Un début de trilogie en panne de séduction

« Qu’est-ce qui relie entre eux les petits et grands moments d’une vie ? » Un rêve, une cicatrice, un livre, une femme, un pays — aimé ou détesté —, une grande histoire d’amour avec soi-même ?
Jan Kjaerstad, 64 ans, qui compte aujourd’hui parmi les écrivains norvégiens les plus importants, signe avec Le séducteur (paru là-bas à l’origine en 1993) le premier tome d’une volumineuse trilogie romanesque autour du personnage de Jonas Wergeland, personnalité fictive de la télévision norvégienne.
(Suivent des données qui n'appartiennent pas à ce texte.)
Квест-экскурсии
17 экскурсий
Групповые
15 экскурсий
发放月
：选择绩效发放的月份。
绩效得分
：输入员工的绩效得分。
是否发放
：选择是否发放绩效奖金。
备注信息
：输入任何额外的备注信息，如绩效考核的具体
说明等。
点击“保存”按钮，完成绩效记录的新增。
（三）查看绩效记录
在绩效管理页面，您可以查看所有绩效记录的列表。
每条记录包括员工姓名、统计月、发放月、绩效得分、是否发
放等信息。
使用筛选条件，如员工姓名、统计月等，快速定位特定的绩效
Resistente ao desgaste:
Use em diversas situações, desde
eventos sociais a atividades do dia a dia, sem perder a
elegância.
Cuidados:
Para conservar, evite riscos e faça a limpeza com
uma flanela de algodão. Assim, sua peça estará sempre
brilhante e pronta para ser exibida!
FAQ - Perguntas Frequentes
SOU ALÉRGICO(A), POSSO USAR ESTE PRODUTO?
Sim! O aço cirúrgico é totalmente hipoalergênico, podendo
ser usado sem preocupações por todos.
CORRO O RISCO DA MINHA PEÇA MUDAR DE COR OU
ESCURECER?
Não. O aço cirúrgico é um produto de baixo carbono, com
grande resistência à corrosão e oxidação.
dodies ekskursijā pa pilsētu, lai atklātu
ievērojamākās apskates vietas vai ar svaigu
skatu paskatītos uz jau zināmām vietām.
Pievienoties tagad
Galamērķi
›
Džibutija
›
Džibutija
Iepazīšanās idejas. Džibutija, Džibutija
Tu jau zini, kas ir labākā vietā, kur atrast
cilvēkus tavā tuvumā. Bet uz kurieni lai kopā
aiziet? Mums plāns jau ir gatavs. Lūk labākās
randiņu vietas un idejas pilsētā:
Devraient suivre en traduction Le conquérant, puis L’explorateur (Grand Prix de littérature du Conseil nordique en 2001).
De retour d’un voyage d’affaires, Jonas Wergeland rentre un jour chez lui pour retrouver le cadavre de sa femme sur le plancher du salon. Cet événement déclenche in situ un flot incontrôlable de souvenirs chez cet homme d’une soixantaine d’années, créateur et animateur de la série télé à succès Thinking Big.
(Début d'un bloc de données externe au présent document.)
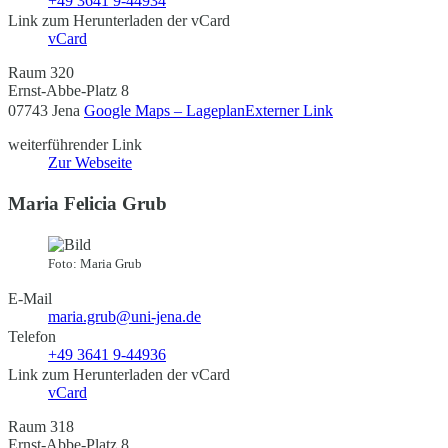
+49 3641 9-44934
Link zum Herunterladen der vCard
vCard
Raum 320
Ernst-Abbe-Platz 8
07743 Jena
Google Maps – Lageplan
Externer Link
weiterführender Link
Zur Webseite
Maria Felicia Grub
Foto: Maria Grub
E-Mail
maria.grub@uni-jena.de
Telefon
+49 3641 9-44936
Link zum Herunterladen der vCard
vCard
Raum 318
Ernst-Abbe-Platz 8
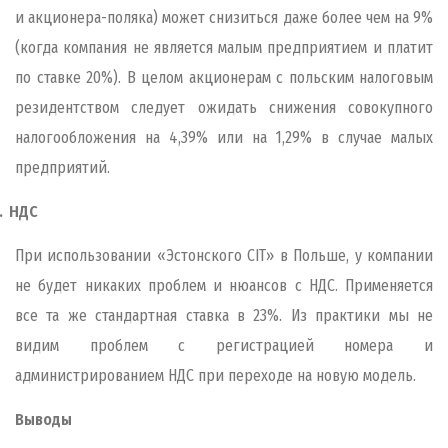
и акционера-поляка) может снизиться даже более чем на 9%
(когда компания не является малым предприятием и платит
по ставке 20%). В целом акционерам с польским налоговым
резидентством следует ожидать снижения совокупного
налогообложения на 4,39% или на 1,29% в случае малых
предприятий.
.
НДС
При использовании «Эстонского CIT» в Польше, у компании
не будет никаких проблем и нюансов с НДС. Применяется
все та же стандартная ставка в 23%. Из практики мы не
видим проблем с регистрацией номера и
администрированием НДС при переходе на новую модель.
Выводы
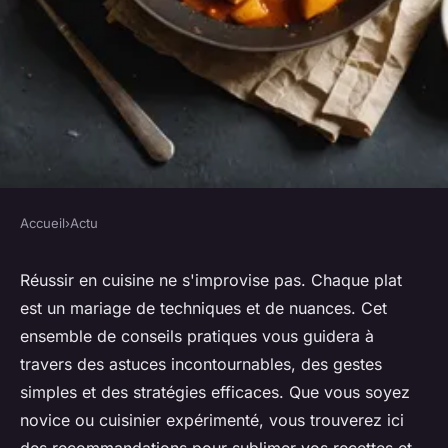
Accueil
›
Actu
ACTU
Conseils pratiques pour des
Réussir en cuisine ne s'improvise pas. Chaque plat
est un mariage de techniques et de nuances. Cet
recettes de cuisine réussies
ensemble de conseils pratiques vous guidera à
travers des astuces incontournables, des gestes
Victor
•
25 mai 2025
•
4 min de lecture
simples et des stratégies efficaces. Que vous soyez
novice ou cuisinier expérimenté, vous trouverez ici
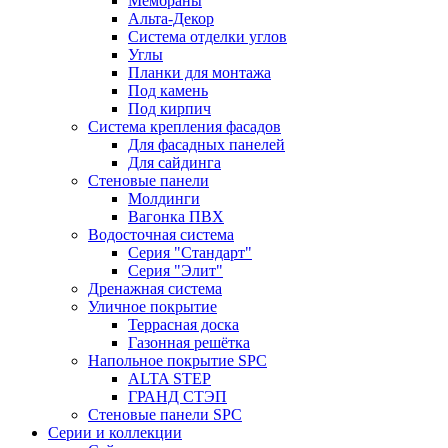
Мембраны
Альта-Декор
Система отделки углов
Углы
Планки для монтажа
Под камень
Под кирпич
Система крепления фасадов
Для фасадных панелей
Для сайдинга
Стеновые панели
Молдинги
Вагонка ПВХ
Водосточная система
Серия "Стандарт"
Серия "Элит"
Дренажная система
Уличное покрытие
Террасная доска
Газонная решётка
Напольное покрытие SPC
ALTA STEP
ГРАНД СТЭП
Стеновые панели SPC
Серии и коллекции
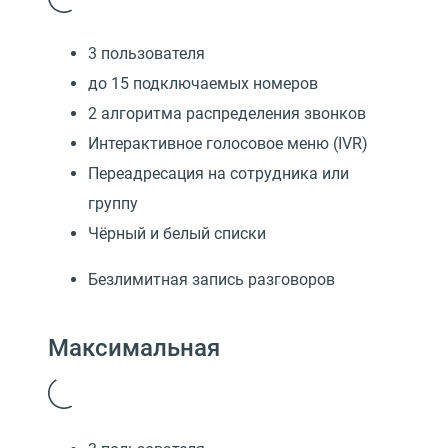
3 пользователя
до 15 подключаемых номеров
2 алгоритма распределения звонков
Интерактивное голосовое меню (IVR)
Переадресация на сотрудника или
группу
Чёрный и белый списки
Безлимитная запись разговоров
Максимальная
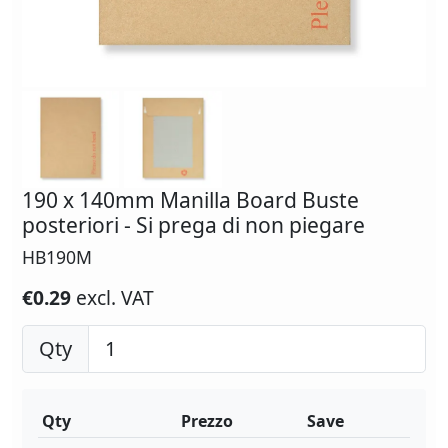
190 x 140mm Manilla Board Buste
posteriori - Si prega di non piegare
HB190M
€0.29
excl. VAT
Qty
Qty
Prezzo
Save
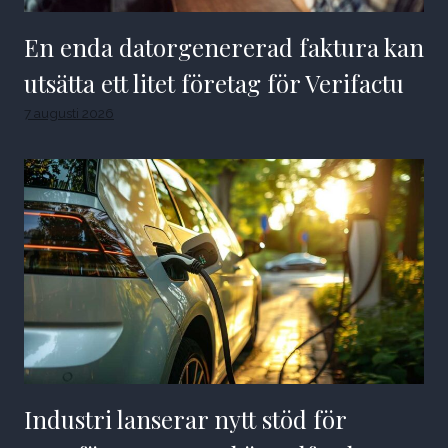
En enda datorgenererad faktura kan
utsätta ett litet företag för Verifactu
7 augusti 2026
Industri lanserar nytt stöd för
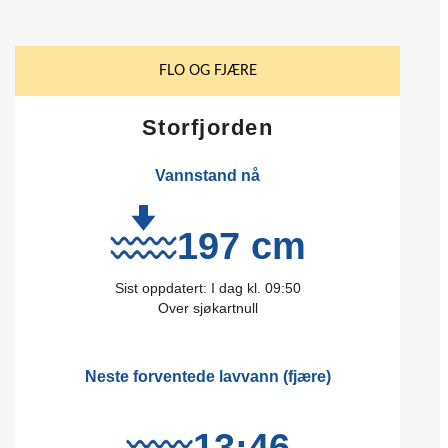
FLO OG FJÆRE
Ses souvenirs, l’histoire de sa vie, c’est un narrateur engagé et anonyme qui va les canaliser (« Je suis qui je suis, voilà tout ce que je peux dire »). Difficile de trouver intermédiaire plus prétentieux, mis au service d’un protagoniste qui semble avoir lui aussi une très haute opinion de lui-même.
En dessous du roi
Personnage célèbre en Norvège, Jonas Wergeland a tout pour faire parler de lui. « Car non seulement Jonas a tout, mais il est tout. Il n’y a pratiquement plus que le roi de Norvège au-dessus de lui. » Celui qu’on appelle le « touareg de Norvège », le « disciple du Kama Sutra » ou le « défenseur des Comores » a le cerveau « aussi brillant et aiguisé qu’un gros diamant ». Mais ce n’est pas tout…
« Qu’est-ce qui relie entre eux les petits et grands moments d’une vie ? » se demande encore et encore le narrateur. Dans le cas qui nous occupe, peut-être est-ce « l’organe hors du commun » du protagoniste… Parce que, voyez-vous, Jonas Wergeland est aussi connu comme étant « l’homme au pénis miraculeux ». Rien de moins.
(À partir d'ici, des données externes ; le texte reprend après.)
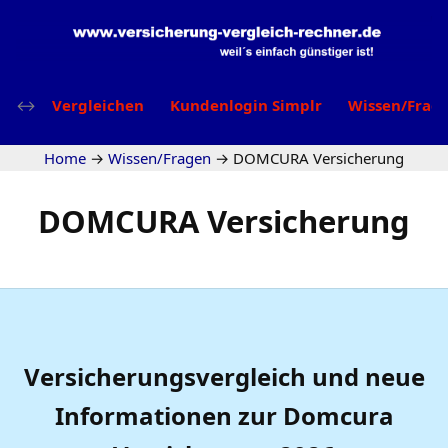
Vergleichen
Kundenlogin Simplr
Wissen/Frag
Home
→
Wissen/Fragen
→
DOMCURA Versicherung
DOMCURA Versicherung
Versicherungsvergleich und neue
Informationen zur Domcura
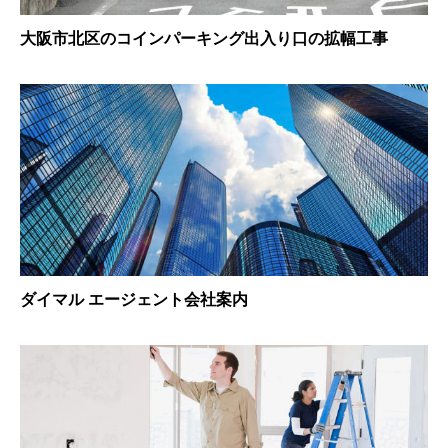
大阪市北区のコインパーキング出入り口の拡幅工事
ダイマル エージェント会社案内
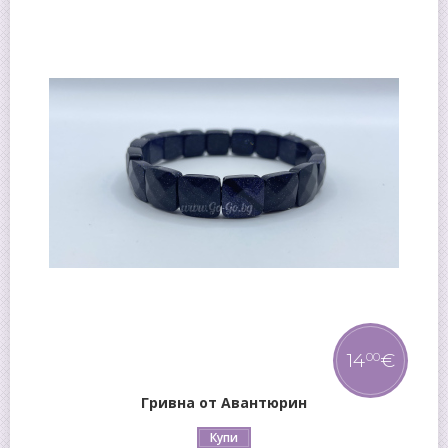
14
€
00
Гривна от Авантюрин
Купи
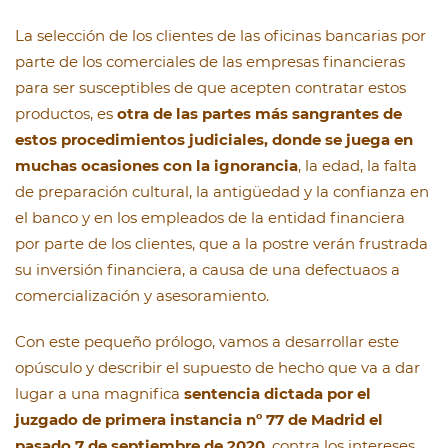
La selección de los clientes de las oficinas bancarias por
parte de los comerciales de las empresas financieras
para ser susceptibles de que acepten contratar estos
productos, es
otra de las partes más sangrantes de
estos procedimientos judiciales, donde se juega en
muchas ocasiones con la ignorancia
, la edad, la falta
de preparación cultural, la antigüedad y la confianza en
el banco y en los empleados de la entidad financiera
por parte de los clientes, que a la postre verán frustrada
su inversión financiera, a causa de una defectuaos a
comercialización y asesoramiento.
Con este pequeño prólogo, vamos a desarrollar este
opúsculo y describir el supuesto de hecho que va a dar
lugar a una magnifica
sentencia dictada por el
juzgado de primera instancia nº 77 de Madrid el
pasado 7 de septiembre de 2020
, contra los intereses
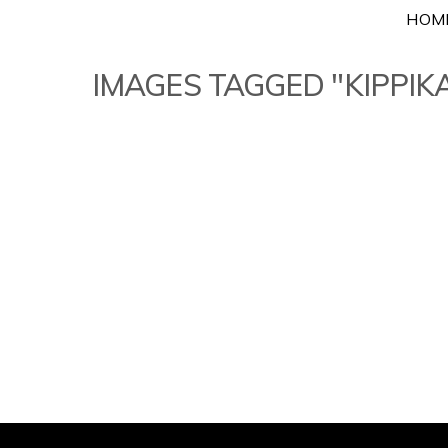
Skip
HOM
to
content
IMAGES TAGGED "KIPPIK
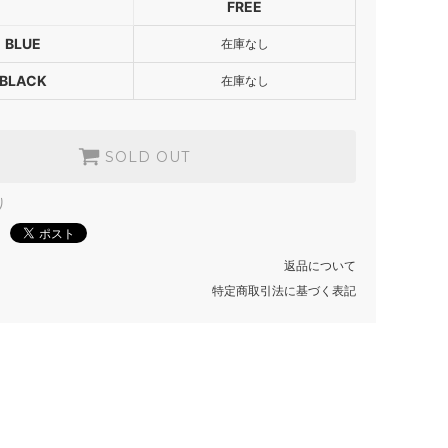
FREE
SOLD OUT
BLACK
BLUE
在庫なし
SOLD OUT
BLACK
在庫なし
SOLD OUT
り
返品について
特定商取引法に基づく表記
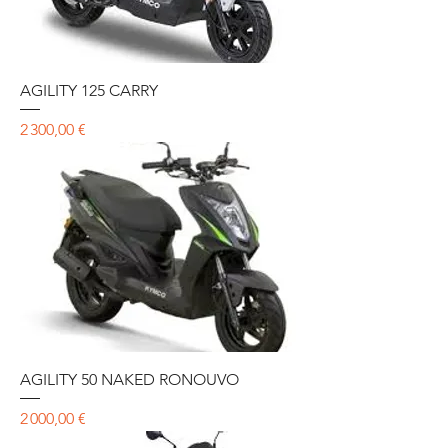
AGILITY 125 CARRY
Prix
2 300,00 €
AGILITY 50 NAKED RONOUVO
Prix
2 000,00 €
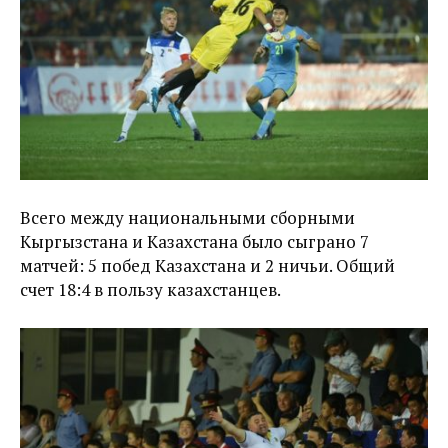
Всего между национальными сборными
Кыргызстана и Казахстана было сыграно 7
матчей: 5 побед Казахстана и 2 ничьи. Общий
счет 18:4 в пользу казахстанцев.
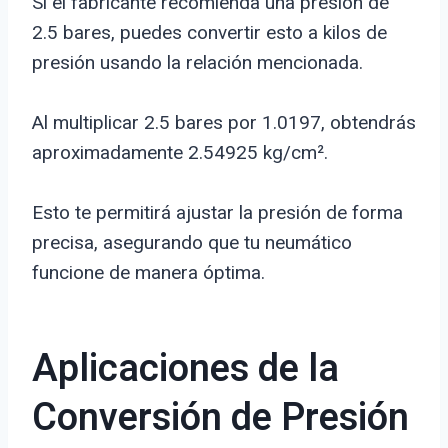
Si el fabricante recomienda una presión de
2.5 bares, puedes convertir esto a kilos de
presión usando la relación mencionada.
Al multiplicar 2.5 bares por 1.0197, obtendrás
aproximadamente 2.54925 kg/cm².
Esto te permitirá ajustar la presión de forma
precisa, asegurando que tu neumático
funcione de manera óptima.
Aplicaciones de la
Conversión de Presión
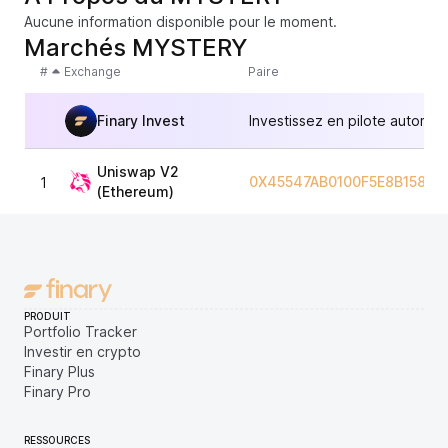
Aucune information disponible pour le moment.
Marchés MYSTERY
#
Exchange
Paire
Finary Invest
Investissez en pilote automat
Uniswap V2
0X45547AB0100F5E8B1582
1
(Ethereum)
PRODUIT
Portfolio Tracker
Investir en crypto
Finary Plus
Finary Pro
RESSOURCES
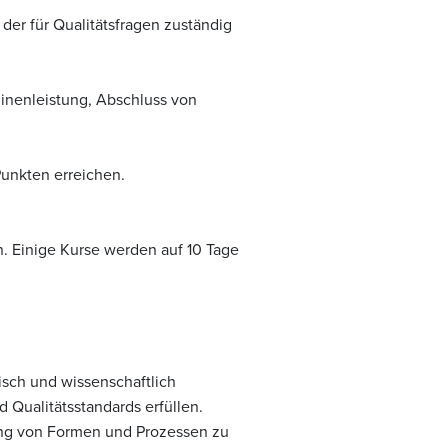
 der für Qualitätsfragen zuständig
inenleistung, Abschluss von
Punkten erreichen.
. Einige Kurse werden auf 10 Tage
isch und wissenschaftlich
Qualitätsstandards erfüllen.
ng von Formen und Prozessen zu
Comme un heureux contrepoids à la virilité triomphante, parfois un peu dérisoire, qui traverse tout le livre, il se fait aussi souvent plus lucide : « C’était Nefertiti qui lui avait appris que les femmes étaient avant tout des initiatrices, puis des maîtresses. Mais, le plus important, il savait que la femme est un être tout à fait différent de l’homme et, plus primordial encore, infiniment plus intéressant. »
Sorte de Peer Gynt moderne — l’antihéros exubérant et narcissique de la pièce d’Ibsen, irrésistible aux yeux des femmes —, son Jonas Wergeland permet aussi à Kjaerstad de critiquer sans trop de retenue les Norvégiens (un « peuple d’enfants gâtés ») et la Norvège, pays qui « est un peu comme un rat qui, à l’insu de tous, s’est invité à bord d’un bateau rempli de nourriture ».
Un sens au chaos
La comparaison s’impose vite avec l’aventure autobiographique d’un autre monstre norvégien d’égotisme, Karl Ove Knausgaard. Et la fascination, il faut l’avouer, n’est pas la même. Chez Knausgaard, un mélange d’ambition et d’humilité, d’urgence et d’introspection, essaie d’épuiser tout en la contournant l’expérience du quotidien afin de trouver un sens au chaos de la vie.
Knausgaard cherche, alors que le héros du Séducteur, lui, a trouvé — mais quoi, au juste ?
Au contraire, la quête du protagoniste de Jan Kjaerstad laisse un peu froid, glissant plutôt à la surface des choses à coup de cabotinage narratif et d’aventures étriquées. Ni le narrateur ni le protagoniste ne sont particulièrement sympathiques, et ce sont les personnages secondaires qui sont les plus intéressants — comme la tante Laura, Nefertiti, les amis ou maîtresses de passage.
Exploration plutôt ludique de la sexualité masculine, gros roman initiatique, Le séducteur avance par association d’idées, à coup de fragments et parfois aussi de redites. Malgré certaines longueurs, il y a un souffle vital et un certain humour tapi sous l’esbroufe. Peut-être que la suite viendra apporter plus de cohérence à l’ensemble en multipliant les points de vue ?
En attendant, Le séducteur, lui, ne séduit pas tout à fait.